I think the reason the NT emphasizes the humanity of the Messiah, via “the Son of Man,” is to take us back to the most quoted and alluded to OT verse: Dan 7.13!

Many have seen and heard the echoes to this verse and another favorite OT verse, Dan 7:14.

Again, note the first part of John 5:27a:
“And he [God] gave him [son of man] authority…”

With the first part of Dan 7:14:
“And authority was given to him [son of man]…”

The 2nd part of John 5:27b tells you why:
“Because he is son of man [i.e., a human being].”

The same figure is so identified in Dan 7:13.

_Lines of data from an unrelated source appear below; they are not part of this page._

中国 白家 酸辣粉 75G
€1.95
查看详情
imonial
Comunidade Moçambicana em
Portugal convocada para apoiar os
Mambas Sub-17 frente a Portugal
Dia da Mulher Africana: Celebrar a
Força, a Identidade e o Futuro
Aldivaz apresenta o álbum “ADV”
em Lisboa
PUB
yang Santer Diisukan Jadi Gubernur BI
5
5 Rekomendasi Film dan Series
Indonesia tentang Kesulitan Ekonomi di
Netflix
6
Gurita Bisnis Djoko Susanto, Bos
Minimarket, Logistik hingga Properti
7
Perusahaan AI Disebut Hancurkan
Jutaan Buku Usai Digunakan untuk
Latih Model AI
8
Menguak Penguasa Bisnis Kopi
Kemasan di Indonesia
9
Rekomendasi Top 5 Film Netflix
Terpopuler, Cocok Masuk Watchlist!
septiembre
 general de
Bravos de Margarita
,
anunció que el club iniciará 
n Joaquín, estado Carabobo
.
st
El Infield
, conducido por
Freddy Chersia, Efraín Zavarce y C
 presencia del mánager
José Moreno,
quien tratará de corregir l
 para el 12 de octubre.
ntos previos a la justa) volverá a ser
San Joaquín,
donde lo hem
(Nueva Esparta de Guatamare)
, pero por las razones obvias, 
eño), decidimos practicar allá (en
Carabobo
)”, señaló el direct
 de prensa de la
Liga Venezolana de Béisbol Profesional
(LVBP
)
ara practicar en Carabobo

This famous prophecy from Daniel is also at the center of Jesus’ teaching regarding “the sign of the parousia,” that is “the end of the [present evil] age” in Matthew 24.

And last, but certainly not least, no list of Jesus commandments can be complete without the all-important parable of the sower in Matthew 13; Mark 4; Luke 8; and to a limited extent in John 4:31-38.

According to Jesus “If you can’t understand the meaning of this parable, how will you understand all the other parables?” Mar 4.13

My point is that Christianity is clearly not a single-issue religion. So it’s not a question about faith or works, feeding the poor or helping the widow, even the human Jesus or the “one God.” It’s all of the above and then some!

So let’s not “shrink back from proclaiming…the whole counsel of God,” as Paul commands in Acts 20.
And to “Look after yourselves and everyone the Holy Spirit has placed in your care.

Be like shepherds to God's church. It is the flock he bought with the blood of his own Son.”